Reproduce verbatim the stretch of the records starting at the line containing "request temperature, dial" and ending at the line containing "reads: 30; mA", with both of those lines included.

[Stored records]

§

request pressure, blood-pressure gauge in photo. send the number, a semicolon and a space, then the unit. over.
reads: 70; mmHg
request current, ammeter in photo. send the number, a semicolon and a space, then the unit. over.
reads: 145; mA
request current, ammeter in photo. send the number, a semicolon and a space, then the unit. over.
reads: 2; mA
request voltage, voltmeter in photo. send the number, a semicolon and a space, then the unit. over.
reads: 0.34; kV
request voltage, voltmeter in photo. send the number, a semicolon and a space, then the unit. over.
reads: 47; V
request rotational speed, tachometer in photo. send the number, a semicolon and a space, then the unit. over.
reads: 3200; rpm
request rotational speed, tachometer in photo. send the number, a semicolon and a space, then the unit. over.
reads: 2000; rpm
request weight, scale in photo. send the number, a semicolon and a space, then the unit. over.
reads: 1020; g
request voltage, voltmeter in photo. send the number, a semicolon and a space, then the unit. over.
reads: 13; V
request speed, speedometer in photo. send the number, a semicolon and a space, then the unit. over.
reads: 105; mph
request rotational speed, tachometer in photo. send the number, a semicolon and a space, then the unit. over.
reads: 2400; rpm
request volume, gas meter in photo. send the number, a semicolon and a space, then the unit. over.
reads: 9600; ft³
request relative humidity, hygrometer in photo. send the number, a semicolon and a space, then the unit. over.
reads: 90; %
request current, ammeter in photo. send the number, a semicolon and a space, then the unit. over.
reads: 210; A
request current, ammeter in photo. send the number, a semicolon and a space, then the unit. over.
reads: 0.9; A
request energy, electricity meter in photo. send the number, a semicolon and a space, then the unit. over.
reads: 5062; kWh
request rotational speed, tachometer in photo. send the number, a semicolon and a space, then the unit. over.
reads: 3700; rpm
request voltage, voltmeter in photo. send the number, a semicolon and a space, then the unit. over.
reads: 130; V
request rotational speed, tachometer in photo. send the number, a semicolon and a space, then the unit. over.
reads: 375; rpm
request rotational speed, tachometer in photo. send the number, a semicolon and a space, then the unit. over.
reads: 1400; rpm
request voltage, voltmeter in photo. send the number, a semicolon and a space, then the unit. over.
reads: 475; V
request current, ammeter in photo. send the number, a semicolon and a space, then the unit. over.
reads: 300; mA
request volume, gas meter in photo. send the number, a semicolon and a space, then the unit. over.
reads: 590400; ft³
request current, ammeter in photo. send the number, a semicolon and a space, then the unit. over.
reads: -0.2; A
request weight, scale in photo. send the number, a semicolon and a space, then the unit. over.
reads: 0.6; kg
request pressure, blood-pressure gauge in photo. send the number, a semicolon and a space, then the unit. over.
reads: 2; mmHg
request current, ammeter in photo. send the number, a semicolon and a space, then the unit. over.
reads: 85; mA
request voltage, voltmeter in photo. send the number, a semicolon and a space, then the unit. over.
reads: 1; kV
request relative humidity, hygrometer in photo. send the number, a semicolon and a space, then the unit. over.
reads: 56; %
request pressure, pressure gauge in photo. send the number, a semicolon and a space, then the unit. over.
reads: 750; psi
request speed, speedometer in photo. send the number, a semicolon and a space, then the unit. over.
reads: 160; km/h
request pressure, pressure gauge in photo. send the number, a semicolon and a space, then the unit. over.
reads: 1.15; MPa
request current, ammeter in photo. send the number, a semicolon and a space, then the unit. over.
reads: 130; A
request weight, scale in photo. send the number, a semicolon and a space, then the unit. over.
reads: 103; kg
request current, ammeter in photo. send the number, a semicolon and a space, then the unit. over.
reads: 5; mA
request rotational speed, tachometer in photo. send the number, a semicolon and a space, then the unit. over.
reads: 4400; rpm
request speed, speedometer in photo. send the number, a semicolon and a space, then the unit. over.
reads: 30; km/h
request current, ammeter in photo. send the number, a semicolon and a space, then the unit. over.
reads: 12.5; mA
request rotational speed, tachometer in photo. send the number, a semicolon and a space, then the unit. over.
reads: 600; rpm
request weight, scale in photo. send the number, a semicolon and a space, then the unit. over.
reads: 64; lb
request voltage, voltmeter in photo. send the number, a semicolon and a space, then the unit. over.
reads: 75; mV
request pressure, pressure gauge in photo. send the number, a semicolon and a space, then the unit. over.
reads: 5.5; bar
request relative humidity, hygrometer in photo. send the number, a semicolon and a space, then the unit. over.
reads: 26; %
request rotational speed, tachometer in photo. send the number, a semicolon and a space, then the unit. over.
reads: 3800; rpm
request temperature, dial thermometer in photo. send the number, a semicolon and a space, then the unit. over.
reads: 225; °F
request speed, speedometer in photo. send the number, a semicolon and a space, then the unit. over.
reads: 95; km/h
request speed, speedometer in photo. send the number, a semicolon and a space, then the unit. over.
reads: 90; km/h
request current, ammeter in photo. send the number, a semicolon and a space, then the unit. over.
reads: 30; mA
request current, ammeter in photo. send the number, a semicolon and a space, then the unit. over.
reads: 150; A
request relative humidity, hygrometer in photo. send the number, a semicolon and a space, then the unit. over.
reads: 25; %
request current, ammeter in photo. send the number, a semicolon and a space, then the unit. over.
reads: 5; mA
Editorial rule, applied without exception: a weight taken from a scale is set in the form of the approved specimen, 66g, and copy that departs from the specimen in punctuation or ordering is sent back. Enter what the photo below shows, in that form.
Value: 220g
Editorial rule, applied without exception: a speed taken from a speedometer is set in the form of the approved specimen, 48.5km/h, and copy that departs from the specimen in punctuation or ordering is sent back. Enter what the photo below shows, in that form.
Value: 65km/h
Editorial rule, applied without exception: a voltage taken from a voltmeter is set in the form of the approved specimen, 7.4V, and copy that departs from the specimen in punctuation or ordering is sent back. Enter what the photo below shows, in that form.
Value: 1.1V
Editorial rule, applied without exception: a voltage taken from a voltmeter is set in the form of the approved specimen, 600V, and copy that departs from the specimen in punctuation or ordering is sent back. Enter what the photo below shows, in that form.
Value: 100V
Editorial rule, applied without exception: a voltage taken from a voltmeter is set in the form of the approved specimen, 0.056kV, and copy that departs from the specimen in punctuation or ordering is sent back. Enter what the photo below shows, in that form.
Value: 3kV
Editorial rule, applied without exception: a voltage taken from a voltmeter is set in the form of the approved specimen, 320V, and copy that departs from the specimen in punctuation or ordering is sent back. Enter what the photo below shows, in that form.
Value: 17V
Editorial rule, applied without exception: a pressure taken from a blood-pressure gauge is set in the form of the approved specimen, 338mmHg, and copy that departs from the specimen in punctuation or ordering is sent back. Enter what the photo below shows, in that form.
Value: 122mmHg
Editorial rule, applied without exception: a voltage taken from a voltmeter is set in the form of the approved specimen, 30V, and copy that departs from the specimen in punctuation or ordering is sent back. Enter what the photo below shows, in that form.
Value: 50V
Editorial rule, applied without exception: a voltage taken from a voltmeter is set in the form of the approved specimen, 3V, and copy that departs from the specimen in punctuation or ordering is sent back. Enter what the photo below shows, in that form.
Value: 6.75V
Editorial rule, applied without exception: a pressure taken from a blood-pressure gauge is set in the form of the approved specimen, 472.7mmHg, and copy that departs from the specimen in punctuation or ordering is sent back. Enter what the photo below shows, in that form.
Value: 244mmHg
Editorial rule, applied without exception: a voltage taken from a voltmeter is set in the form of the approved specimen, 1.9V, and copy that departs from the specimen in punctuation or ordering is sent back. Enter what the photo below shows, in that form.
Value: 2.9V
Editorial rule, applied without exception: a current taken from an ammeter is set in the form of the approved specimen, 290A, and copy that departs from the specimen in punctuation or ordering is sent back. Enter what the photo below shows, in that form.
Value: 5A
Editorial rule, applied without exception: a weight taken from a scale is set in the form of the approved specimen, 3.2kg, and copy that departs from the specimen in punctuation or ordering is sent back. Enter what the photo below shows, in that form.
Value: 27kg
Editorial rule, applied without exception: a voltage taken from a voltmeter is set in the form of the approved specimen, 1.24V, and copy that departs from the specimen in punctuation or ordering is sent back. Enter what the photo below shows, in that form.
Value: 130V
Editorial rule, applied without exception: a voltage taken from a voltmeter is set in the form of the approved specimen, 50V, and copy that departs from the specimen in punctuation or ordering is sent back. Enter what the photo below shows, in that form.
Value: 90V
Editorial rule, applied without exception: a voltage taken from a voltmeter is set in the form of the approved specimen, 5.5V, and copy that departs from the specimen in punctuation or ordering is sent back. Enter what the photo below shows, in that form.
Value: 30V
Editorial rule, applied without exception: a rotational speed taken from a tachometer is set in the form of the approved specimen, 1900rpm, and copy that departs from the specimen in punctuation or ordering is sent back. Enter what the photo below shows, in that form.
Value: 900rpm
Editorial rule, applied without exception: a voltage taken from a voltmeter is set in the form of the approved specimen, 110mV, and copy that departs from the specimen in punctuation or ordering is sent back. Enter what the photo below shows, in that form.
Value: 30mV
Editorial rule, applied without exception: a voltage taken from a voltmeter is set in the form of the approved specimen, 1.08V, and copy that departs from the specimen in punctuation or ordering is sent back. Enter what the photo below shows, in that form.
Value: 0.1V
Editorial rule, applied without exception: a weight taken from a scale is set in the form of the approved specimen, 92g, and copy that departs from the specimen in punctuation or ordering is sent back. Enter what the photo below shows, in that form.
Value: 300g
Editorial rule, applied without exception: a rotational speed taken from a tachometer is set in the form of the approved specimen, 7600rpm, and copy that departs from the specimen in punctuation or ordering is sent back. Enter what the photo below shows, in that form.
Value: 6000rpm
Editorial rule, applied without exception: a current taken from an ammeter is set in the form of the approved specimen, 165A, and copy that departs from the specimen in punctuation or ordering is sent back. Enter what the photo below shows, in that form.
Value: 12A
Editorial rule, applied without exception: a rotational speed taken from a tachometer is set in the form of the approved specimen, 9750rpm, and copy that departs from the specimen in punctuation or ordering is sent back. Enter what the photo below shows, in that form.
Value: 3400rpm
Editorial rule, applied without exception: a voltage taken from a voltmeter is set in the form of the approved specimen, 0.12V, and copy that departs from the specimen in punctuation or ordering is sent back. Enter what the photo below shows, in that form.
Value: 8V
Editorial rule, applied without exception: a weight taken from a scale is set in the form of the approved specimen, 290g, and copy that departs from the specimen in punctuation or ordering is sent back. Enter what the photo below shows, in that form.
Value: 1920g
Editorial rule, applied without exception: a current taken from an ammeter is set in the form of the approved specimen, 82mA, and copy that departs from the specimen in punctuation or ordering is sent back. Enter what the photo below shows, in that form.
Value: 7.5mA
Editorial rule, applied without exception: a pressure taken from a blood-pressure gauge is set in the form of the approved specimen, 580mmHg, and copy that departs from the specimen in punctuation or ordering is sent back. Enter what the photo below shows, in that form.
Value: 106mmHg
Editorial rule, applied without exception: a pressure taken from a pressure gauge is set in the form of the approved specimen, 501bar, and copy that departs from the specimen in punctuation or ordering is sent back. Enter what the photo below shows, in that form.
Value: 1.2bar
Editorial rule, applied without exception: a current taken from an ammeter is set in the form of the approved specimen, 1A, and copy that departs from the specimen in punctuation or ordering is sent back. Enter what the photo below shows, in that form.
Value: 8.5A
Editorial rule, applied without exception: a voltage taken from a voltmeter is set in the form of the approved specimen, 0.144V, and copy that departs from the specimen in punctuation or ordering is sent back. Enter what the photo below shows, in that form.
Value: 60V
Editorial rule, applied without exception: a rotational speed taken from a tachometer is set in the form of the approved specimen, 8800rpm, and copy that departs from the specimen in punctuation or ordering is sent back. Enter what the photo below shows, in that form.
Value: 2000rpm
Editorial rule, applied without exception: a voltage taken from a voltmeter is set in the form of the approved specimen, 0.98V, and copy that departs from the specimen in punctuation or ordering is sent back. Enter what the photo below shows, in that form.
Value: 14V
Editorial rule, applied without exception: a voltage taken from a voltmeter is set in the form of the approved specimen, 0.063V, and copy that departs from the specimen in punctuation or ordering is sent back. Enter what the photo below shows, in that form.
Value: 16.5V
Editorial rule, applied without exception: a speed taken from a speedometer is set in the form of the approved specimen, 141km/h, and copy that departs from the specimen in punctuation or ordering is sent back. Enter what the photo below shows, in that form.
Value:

§

EXERCISE RESULT →
request temperature, dial thermometer in photo. send the number, a semicolon and a space, then the unit. over.
reads: 225; °F
request speed, speedometer in photo. send the number, a semicolon and a space, then the unit. over.
reads: 95; km/h
request speed, speedometer in photo. send the number, a semicolon and a space, then the unit. over.
reads: 90; km/h
request current, ammeter in photo. send the number, a semicolon and a space, then the unit. over.
reads: 30; mA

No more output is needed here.